Our cultural obsession with happiness is actually quite new. I came across Professor McMahon’s work in a New York Times article titled “Even if You Can’t Buy It, Happiness Is Big Business,” documenting the 2008 "Happiness and Its Causes" conference, which at the time was reflective of the booming “happiness industry,” an intersection of academia and psychology that has risen over the past several years, leading to a surge of books, research papers, and new academic courses. That conference itself cost $545.

“You look at Facebook or any magazine or TV show today and you’re constantly bombarded with images of smiling people,” McMahon explained. “Hundreds of years ago if you looked at photographs of your grandparents they wouldn’t always be smiling, because of long exposure lenses, but also because there wasn’t the same cultural expectation of having to constantly present oneself as happy.”

McMahon says that advertising culture has impacted our relationship with happiness – that the sight of shiny, smiling faces selling visits to Disney world and bottles of Coke has led us to see happiness as insincere. “There’s a tendency to associate happiness with annoying upbeat shallow people,” he said. “But genuine happiness is about a lot more than just feeling good.”

## HOW TO COMPLETE THIS TASK
Resume the passage about the modern obsession with happiness, starting right after its last sentence. The lines that come next have no connection to the passage about the modern obsession with happiness.

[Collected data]
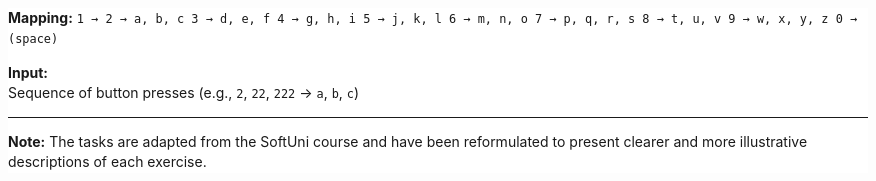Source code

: **Mapping:**
`1 →
2 → a, b, c
3 → d, e, f
4 → g, h, i
5 → j, k, l
6 → m, n, o
7 → p, q, r, s
8 → t, u, v
9 → w, x, y, z
0 → (space)`

**Input:**  
Sequence of button presses (e.g., `2`, `22`, `222` → `a`, `b`, `c`)

---

**Note:** The tasks are adapted from the SoftUni course and have been reformulated to present clearer and more illustrative descriptions of each exercise.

## ANSWER BELOW
In reality, cultures that confront the more morbid and unsettling aspects of life, like death, tend to be happier, explained McMahon. For example, Brazilian culture confronts death and the dead, yet we also associate Brazilian culture with tremendous joy. “There’s a recognition within their culture that suffering can go hand in hand with happiness,” McMahon said. According to a 2007 study in Psychological Science, people who think about their own death tend to become happier. The study explained this as a sort of psychological immune response: when we start thinking about our own death, our brains quickly cope by automatically triggering happy feelings. It’s a sort of defense mechanism believed to protect us from permanent depression.

So for those who are not actually suffering from legitimate depression, confronting the reality of sadness can actually protect us from unbearable sadness in the future. But it’s risky.

“There can be a danger of romanticizing suffering, making it cool and hip,” said McMahon. “A culture that is too quick to embrace misery as a natural and desirable state can be limiting. And sadness can become a cop out for not changing one’s world … Some people exist in real emotional pain that they don’t choose. You don’t want to make light of that.”